François Pirot voulait écrire une série de personnages qui n’arrivent pas à accepter ce qu’ils sont ou ce qu’ils sont en train de devenir. Le cinéaste précise : "Leur insatisfaction est à l’image de celle, plus large, de la société dont ils font partie. Une société privilégiée, mais qui peine à se réinventer, à se construire des idéaux ou des croyances afin d’aborder l’avenir avec un minimum d’enthousiasme."
"Ailleurs si j’y suis a été écrit bien avant la pandémie, mais il est vrai qu’on m’interroge systématiquement sur ce parallèle lors des projections publiques du film. La pandémie a fonctionné comme un révélateur de problématiques et d’insatisfactions qui étaient déjà bien présentes avant son arrivée. Elle les a simplement fait ressortir de façon plus aiguë, du fait qu’aujourd’hui on ne peut plus les nier."
François Pirot est un réalisateur et scénariste belge. En tant que scénariste, il a co-signé plusieurs scénarios de long métrages de fiction et collabore aussi comme consultant à l’écriture sur de nombreux projets. Ailleurs si j’y suis est son deuxième long métrage de fiction en tant que réalisateur, après Mobile Home, sorti en 2012, et un long métrage documentaire, Eurovillage, sorti en 2015.

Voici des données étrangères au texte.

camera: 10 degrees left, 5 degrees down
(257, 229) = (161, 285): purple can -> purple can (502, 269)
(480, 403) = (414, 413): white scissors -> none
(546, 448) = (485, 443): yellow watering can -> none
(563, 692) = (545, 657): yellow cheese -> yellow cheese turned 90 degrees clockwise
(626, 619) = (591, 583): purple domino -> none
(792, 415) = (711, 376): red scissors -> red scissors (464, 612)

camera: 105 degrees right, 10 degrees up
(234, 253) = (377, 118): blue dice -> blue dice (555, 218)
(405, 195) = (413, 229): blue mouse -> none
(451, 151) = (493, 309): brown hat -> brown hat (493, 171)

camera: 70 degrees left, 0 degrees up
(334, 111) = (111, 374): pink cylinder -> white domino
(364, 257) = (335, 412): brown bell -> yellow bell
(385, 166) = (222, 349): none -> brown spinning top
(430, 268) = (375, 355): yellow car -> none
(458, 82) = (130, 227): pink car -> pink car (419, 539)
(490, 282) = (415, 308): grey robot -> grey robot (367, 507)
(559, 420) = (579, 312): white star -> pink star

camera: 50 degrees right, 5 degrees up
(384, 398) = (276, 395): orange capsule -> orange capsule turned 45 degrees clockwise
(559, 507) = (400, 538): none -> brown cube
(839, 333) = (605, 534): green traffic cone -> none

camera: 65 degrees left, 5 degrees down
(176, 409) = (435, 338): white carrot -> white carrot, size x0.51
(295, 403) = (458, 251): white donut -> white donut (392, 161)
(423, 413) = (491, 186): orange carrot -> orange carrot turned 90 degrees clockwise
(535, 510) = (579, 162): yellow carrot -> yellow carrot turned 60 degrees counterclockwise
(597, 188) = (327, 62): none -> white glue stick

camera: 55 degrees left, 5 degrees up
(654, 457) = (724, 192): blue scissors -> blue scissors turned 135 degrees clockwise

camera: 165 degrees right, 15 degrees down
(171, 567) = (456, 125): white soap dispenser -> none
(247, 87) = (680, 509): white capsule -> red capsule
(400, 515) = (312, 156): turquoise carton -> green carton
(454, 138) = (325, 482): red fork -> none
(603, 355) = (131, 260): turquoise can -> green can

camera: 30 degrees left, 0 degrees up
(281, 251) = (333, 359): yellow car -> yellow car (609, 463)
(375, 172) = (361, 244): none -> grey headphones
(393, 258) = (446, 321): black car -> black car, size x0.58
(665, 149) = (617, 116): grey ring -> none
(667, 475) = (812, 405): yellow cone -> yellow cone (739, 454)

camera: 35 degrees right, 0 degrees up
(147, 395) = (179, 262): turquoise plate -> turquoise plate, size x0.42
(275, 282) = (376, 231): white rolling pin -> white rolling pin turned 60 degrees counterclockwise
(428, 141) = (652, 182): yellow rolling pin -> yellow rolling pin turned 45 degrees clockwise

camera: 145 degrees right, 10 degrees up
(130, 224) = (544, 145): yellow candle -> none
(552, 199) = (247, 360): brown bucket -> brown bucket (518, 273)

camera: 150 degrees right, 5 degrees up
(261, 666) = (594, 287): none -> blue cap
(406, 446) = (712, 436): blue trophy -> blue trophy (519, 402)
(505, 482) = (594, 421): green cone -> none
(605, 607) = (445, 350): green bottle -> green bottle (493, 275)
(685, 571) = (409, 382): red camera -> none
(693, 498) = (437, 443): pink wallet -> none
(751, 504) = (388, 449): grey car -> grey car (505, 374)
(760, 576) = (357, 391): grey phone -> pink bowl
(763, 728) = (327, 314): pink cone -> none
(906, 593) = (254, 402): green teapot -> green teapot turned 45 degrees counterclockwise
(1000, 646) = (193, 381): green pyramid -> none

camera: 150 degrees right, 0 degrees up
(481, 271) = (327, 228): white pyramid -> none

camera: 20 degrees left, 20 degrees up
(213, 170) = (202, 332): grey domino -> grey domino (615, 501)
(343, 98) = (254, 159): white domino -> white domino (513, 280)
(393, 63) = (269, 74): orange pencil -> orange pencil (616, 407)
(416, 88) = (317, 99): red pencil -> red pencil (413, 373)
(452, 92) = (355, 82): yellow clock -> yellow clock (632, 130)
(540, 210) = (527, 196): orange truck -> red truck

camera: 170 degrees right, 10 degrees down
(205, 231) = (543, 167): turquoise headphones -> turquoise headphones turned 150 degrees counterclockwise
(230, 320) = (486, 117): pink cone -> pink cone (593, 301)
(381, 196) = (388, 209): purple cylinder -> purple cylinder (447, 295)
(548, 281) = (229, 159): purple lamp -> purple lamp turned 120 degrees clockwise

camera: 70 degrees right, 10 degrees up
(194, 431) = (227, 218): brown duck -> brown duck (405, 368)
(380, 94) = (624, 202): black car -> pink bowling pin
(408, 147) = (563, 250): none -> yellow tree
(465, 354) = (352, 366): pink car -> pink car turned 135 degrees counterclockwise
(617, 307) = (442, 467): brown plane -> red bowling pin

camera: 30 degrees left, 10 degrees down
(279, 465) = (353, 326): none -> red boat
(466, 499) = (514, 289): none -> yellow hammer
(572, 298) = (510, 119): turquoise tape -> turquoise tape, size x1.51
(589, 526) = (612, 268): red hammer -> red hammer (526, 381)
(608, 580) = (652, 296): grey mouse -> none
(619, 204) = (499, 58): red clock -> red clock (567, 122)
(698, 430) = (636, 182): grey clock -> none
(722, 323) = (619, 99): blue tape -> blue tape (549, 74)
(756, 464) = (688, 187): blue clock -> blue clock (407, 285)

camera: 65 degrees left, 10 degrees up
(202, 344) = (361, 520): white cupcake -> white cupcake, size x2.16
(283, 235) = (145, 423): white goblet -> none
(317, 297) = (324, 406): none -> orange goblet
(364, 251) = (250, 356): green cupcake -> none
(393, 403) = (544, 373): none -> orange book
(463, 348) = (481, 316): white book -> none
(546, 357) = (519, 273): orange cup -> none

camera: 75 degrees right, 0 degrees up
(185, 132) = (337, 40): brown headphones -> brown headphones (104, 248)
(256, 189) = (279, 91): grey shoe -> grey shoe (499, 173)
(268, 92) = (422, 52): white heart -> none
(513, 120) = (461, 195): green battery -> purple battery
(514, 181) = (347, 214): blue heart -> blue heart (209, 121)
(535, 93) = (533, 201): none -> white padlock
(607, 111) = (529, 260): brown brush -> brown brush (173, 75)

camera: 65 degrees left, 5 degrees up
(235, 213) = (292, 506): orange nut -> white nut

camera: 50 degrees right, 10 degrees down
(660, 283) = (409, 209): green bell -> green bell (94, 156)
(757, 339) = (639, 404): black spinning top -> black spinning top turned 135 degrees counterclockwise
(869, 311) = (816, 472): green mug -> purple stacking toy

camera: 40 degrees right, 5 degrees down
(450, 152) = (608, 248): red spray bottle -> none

Le film pose un constat assez sombre sur un sentiment de perdition et, pourtant, il est fantaisiste et drôle. Au niveau de la tonalité, François Pirot a ainsi voulu atteindre une forme de légèreté. Il précise : "Dans le bon sens du terme, c’est-à-dire une légèreté qui nous permette de considérer des choses pesantes sans qu’elles ne nous écrasent sous leur poids…"
"Et cela en les regardant de manière un peu décalée, en gardant vis-à-vis d’elle une distance amusée et une forme d’ironie tendre. En tout cas, c’est ce que j’ai essayé de faire. Mais cet humour est aussi induit par la nature de mes personnages. Ils sont privilégiés, issus de la petite-bourgeoisie, et peuvent se permettre le « luxe » de la crise existentielle."
"Prendre leurs états d’âmes trop au sérieux et faire de leurs angoisses un drame noir ne me semblait pas juste… D’autant plus que je raconte, à travers le trajet d’un des personnages, qu’un des moyens de s’apaiser est de parvenir à rire de soi-même."
Ailleurs si j’y suis comporte plusieurs personnages principaux. François Pirot avait envie de se confronter à ce type d’écriture parce qu'il aime les changements de point de vue que cela implique, mais aussi parce que cela lui permettait de rendre principaux des personnages qui seraient restés secondaires : "On parle souvent de film choral quand le protagoniste principal peuvent 'chanter' en choeur."
"Ici, ce n’est pas vraiment le cas, certains personnages ne se croisent jamais. La structure du film ressemble plus à celle d’une fugue. Après l’exposition du thème par la voix de Mathieu, les autres voix arrivent l’une après l’autre, et se superposent, en développant chacune des variations sur le thème principal", explique le metteur en scène.
Pour la bande originale, François Pirot tenait à travailler avec un compositeur de musique classique. Il s'est ainsi adressé au compositeur belge Benoît Mernier. "Il a écrit plusieurs opéras, mais n’avait jamais travaillé pour le cinéma. Je suis très content de son travail ; le climat du film lui doit beaucoup", confie-t-il.
Pour coller à la tonalité, qui se situe entre le drame et la comédie, François Pirot voulait trouver des interprètes qui soient à la fois à l’aise dans le registre comique et dramatique. Il confie : "Il fallait qu’ils amènent une dose de décalage et de burlesque, afin de ne pas trop alourdir les personnages."
"Comme ils se comportent de façon régressive, égoïste ou complaisante, le risque de les voir se faire rejeter par le spectateur était réel. Avec des personnalités attachantes comme celles de Jackie Berroyer, Jean-Luc Bideau, Suzanne Clément ou Samir Guesmi, je savais que je pouvais éviter cet écueil."
"Mathieu est un peu à part, et je remercie vraiment Jérémie Renier d’avoir accepté ce rôle, qui, sur le papier, pouvait peut-être sembler trop statique pour un acteur de sa trempe. Mathieu se comporte dans la forêt comme si c’était tout à fait naturel pour lui d’y être, comme s’il était lui-même un animal des bois."
"Il est uniquement concentré sur le moment présent et il n’y a dans ses répliques aucun sous-texte ni sous-entendu. Atteindre cette simplicité et cette « présence » pure, afin que les autres personnages venus le voir soient « désarmés » et ne pensent même pas à le sortir du bois, est une vraie performance."